→ Task statement:
What you return must be an exact copy of the lines in the listing below between the line holding "M832 200C851 206" and the line holding "M855 199 888 209 867 212", inclusive, and nothing more.

→ Supplied entries:
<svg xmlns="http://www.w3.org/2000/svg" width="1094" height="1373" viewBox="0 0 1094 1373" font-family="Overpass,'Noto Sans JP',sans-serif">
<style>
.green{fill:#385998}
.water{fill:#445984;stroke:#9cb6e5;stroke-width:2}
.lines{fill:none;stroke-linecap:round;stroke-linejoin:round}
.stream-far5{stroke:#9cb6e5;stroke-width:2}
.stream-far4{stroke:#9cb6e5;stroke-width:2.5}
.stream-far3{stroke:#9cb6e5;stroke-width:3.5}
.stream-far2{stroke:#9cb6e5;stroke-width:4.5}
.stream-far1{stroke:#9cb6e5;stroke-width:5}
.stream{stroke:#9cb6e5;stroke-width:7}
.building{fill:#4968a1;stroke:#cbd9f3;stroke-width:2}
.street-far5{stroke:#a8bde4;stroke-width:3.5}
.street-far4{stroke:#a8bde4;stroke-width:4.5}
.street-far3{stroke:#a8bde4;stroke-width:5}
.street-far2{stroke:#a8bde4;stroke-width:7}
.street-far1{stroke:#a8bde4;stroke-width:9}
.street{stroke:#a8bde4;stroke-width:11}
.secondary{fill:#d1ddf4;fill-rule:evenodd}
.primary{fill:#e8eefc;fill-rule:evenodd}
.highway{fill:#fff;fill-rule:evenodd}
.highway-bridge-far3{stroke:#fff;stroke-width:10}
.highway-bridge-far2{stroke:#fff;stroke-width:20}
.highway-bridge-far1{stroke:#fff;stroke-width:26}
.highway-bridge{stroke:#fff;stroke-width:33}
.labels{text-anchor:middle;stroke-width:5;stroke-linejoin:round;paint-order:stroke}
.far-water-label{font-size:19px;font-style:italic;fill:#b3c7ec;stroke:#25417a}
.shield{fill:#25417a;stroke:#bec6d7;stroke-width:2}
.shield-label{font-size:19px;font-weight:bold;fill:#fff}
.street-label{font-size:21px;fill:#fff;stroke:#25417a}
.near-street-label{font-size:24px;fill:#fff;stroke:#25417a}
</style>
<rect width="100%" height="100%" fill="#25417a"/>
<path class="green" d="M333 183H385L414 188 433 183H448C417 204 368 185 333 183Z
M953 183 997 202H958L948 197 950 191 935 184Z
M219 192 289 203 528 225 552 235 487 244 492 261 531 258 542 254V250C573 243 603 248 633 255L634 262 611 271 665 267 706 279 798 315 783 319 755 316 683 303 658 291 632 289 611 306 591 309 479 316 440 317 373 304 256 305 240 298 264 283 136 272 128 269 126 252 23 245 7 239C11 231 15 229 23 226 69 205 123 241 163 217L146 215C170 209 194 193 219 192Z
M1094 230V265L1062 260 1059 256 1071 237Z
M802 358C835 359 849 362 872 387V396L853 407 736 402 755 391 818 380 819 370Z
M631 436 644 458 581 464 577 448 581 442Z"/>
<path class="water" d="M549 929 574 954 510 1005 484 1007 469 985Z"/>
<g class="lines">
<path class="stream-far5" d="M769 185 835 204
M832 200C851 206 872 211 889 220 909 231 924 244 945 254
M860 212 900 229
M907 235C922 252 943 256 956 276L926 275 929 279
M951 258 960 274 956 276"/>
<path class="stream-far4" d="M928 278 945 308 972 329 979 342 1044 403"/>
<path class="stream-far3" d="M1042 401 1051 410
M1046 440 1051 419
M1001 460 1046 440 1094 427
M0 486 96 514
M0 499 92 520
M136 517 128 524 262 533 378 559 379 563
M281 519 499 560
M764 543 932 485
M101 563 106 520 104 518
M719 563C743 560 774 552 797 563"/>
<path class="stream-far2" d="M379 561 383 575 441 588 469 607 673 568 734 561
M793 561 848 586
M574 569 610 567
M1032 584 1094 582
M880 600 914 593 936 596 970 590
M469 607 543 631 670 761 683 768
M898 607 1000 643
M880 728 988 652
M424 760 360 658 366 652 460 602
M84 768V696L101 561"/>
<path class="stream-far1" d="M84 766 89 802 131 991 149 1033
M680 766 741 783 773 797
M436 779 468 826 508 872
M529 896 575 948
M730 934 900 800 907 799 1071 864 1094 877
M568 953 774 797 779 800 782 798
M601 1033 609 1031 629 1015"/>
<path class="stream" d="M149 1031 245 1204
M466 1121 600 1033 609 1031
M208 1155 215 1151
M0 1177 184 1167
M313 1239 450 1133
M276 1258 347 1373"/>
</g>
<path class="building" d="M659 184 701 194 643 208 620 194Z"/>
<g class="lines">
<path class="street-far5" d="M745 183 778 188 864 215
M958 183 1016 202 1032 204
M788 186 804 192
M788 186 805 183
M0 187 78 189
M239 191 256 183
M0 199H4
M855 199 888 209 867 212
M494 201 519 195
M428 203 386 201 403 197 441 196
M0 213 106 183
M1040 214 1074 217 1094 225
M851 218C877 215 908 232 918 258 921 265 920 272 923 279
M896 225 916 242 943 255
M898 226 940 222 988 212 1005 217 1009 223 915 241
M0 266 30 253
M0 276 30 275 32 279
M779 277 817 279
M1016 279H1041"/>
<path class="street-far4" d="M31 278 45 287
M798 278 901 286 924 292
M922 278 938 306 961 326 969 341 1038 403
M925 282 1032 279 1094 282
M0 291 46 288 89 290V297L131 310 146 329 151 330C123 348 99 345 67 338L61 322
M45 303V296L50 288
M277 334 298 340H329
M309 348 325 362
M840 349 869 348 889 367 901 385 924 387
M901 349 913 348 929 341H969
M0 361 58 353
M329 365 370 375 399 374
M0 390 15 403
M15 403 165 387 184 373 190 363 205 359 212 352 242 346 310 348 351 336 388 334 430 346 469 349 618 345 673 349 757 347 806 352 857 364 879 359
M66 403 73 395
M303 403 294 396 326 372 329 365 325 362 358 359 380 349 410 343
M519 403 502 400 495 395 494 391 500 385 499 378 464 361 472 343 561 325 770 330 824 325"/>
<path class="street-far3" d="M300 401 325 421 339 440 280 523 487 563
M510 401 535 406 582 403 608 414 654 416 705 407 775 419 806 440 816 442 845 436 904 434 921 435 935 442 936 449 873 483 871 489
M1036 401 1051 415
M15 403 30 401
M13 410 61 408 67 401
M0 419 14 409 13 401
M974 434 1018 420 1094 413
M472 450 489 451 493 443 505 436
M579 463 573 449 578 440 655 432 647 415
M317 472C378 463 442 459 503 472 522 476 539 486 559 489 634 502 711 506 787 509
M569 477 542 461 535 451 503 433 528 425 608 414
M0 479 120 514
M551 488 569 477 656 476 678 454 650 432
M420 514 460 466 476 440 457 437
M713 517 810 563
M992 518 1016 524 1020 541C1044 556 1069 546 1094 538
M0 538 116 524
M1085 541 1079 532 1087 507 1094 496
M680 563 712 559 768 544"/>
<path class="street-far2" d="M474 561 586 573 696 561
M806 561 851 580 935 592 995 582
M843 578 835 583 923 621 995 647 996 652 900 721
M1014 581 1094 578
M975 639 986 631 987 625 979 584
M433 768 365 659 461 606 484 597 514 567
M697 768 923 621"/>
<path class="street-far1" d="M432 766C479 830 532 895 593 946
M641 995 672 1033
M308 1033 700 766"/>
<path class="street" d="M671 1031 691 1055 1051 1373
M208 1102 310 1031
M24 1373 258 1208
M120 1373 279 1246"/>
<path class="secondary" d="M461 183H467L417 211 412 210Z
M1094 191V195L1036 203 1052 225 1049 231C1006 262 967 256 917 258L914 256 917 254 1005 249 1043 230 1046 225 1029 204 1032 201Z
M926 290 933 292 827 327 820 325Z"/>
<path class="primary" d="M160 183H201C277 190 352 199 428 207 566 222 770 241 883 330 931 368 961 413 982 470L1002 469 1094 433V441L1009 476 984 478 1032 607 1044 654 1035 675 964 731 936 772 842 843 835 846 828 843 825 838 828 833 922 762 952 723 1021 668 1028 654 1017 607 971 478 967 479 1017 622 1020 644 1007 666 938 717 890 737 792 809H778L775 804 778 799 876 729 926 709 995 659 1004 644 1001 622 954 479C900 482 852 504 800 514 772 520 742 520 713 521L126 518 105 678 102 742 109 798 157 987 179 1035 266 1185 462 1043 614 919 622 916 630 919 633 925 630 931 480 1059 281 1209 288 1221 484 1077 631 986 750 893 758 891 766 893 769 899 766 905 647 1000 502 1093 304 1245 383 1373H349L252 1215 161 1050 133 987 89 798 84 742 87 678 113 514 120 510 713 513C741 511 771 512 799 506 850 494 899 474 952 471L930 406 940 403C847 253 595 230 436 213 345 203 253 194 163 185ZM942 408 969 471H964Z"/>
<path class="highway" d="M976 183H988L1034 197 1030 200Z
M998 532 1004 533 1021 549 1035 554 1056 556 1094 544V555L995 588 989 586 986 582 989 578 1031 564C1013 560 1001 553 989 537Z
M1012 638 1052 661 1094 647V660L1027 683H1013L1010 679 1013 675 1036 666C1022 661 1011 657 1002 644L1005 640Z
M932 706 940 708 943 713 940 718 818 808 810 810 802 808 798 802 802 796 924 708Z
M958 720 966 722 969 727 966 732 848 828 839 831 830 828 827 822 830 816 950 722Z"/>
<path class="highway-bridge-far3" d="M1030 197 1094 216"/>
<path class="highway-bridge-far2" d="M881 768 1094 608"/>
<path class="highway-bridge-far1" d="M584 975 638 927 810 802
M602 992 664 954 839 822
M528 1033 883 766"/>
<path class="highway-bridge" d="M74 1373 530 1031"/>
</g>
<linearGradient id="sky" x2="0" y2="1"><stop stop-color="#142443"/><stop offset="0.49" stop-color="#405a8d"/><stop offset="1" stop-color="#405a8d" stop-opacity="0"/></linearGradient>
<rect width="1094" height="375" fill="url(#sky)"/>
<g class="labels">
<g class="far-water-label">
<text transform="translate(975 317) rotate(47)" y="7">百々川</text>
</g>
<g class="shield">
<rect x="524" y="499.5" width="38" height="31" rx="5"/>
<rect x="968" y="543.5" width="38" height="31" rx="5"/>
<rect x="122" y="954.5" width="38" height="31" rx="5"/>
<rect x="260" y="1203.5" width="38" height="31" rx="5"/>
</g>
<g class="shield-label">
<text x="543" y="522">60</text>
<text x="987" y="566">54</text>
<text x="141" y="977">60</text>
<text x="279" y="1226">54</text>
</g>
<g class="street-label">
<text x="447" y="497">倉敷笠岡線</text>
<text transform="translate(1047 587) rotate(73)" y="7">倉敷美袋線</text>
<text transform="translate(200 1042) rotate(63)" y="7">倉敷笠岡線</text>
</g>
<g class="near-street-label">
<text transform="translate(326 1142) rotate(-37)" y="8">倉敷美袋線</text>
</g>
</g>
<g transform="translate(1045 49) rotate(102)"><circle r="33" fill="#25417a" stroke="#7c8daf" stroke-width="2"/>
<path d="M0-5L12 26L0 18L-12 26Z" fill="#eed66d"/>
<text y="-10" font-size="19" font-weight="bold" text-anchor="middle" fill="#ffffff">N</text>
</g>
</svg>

→ Task output:
M832 200C851 206 872 211 889 220 909 231 924 244 945 254
M860 212 900 229
M907 235C922 252 943 256 956 276L926 275 929 279
M951 258 960 274 956 276"/>
<path class="stream-far4" d="M928 278 945 308 972 329 979 342 1044 403"/>
<path class="stream-far3" d="M1042 401 1051 410
M1046 440 1051 419
M1001 460 1046 440 1094 427
M0 486 96 514
M0 499 92 520
M136 517 128 524 262 533 378 559 379 563
M281 519 499 560
M764 543 932 485
M101 563 106 520 104 518
M719 563C743 560 774 552 797 563"/>
<path class="stream-far2" d="M379 561 383 575 441 588 469 607 673 568 734 561
M793 561 848 586
M574 569 610 567
M1032 584 1094 582
M880 600 914 593 936 596 970 590
M469 607 543 631 670 761 683 768
M898 607 1000 643
M880 728 988 652
M424 760 360 658 366 652 460 602
M84 768V696L101 561"/>
<path class="stream-far1" d="M84 766 89 802 131 991 149 1033
M680 766 741 783 773 797
M436 779 468 826 508 872
M529 896 575 948
M730 934 900 800 907 799 1071 864 1094 877
M568 953 774 797 779 800 782 798
M601 1033 609 1031 629 1015"/>
<path class="stream" d="M149 1031 245 1204
M466 1121 600 1033 609 1031
M208 1155 215 1151
M0 1177 184 1167
M313 1239 450 1133
M276 1258 347 1373"/>
</g>
<path class="building" d="M659 184 701 194 643 208 620 194Z"/>
<g class="lines">
<path class="street-far5" d="M745 183 778 188 864 215
M958 183 1016 202 1032 204
M788 186 804 192
M788 186 805 183
M0 187 78 189
M239 191 256 183
M0 199H4
M855 199 888 209 867 212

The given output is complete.